Considering the characteristics of the application, the bottleneck could be the following:

CPU/Memory of the worker nodes, or the container runtime
Performance of the master node (apiserver, etcd, and etc)

Since we have relatively beefy worker nodes, each with 2*Xeon Platinum 8353v (72C144T) and 512GB of memory, the bottleneck is likely the master node (8C 16GB memory).

Let’s verify this assumption.

Observations

I ran k6 to load test the cluster.

Pods started to pending…

Pending Pods

Hmm, it smelled like a etcd issue (the newly-created Pods is not able to be written to the database). I looked at the etcd dashboard. Sure enough, db backend is having some trouble writing the files.

etcd metrics

I grabed the the disk stats: the disks on the master node is almost fully utilized! A better disk (SSD) is really needed.

Disk IO time

iostat

Side note

We also experienced unexpected issue when I applied a cilium config, the whole cluster goes down (Thanks god. This is not a production cluster, or this will be a total disaster). At first, I assumed the cilium config that I written is wrong and I reverted, hoping the cluster will be fixed.

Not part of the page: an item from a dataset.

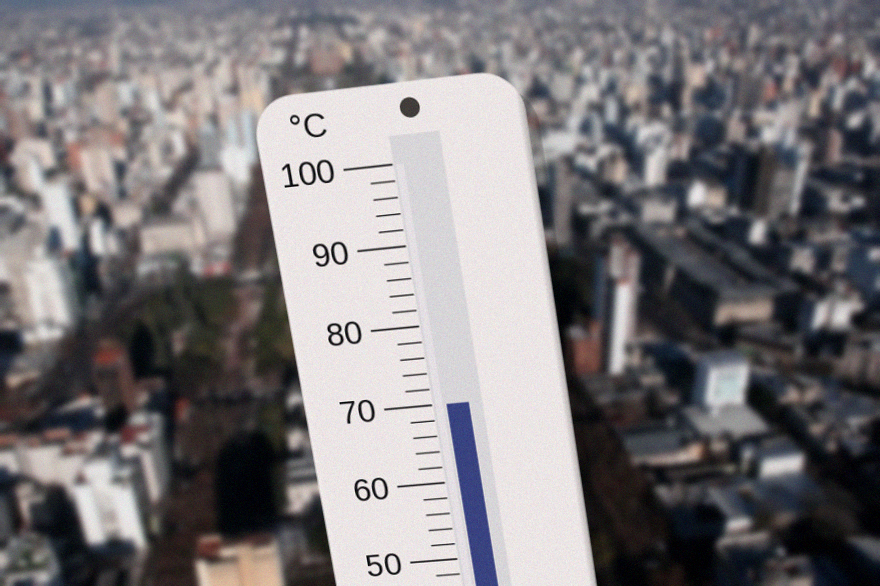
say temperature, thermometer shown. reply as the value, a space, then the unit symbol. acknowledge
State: 70 °C
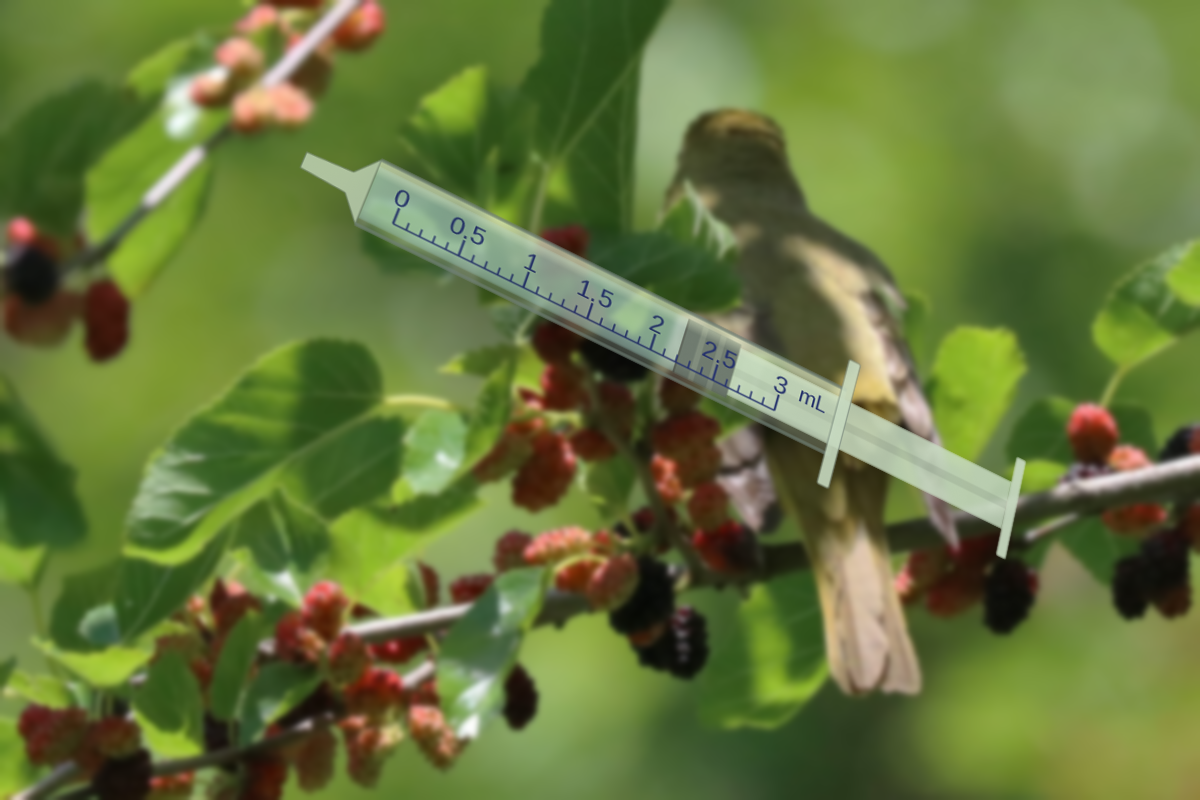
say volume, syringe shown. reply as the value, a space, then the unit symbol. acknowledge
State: 2.2 mL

Nope, all nodes are down. However, some interesting behavior is noticed: all worker nodes are in a ready - notready loop.

Upon further investigation, I noticed the apiserver is constantly being OOM killed.

apiserver OOM killed

The apiserver is using more memory than the node has.

apiserver RAM usage

It seems something is hitting the apiserver really hard. Under normal circumstances, I will go to the master node to look at the apiserver logs. However, the master node is down (because OOM) and I cannot ssh into it.

The cluster is stuck in such a loop:

Worker nodes are all starting (cilium starting) and pulling/changed config through apiserver
apiserver on the master node OOM’ed because of bursts of requests
the apiserver is OOM killed
worker node cannot report status to the apiserver
worker node is marked as not ready; cilium pods are terminated because of nodes are not ready
go to step 1

Since the cluster cannot properly start in such a scenario, I have to use some dirty fix to start the cluster: just after the apiserver is started, and before the apiserver eats all memory, such that the master node is still alive, quickly SSH into the master node and kill the apiserver process. By doing this a few times, we can span the burst of requests over a longer period of time, avoiding overloading the apiserver (causing it to be killed).

Solution

The solution is simple: replace the master nodes with faster ones (much more memory, NVME SSDs).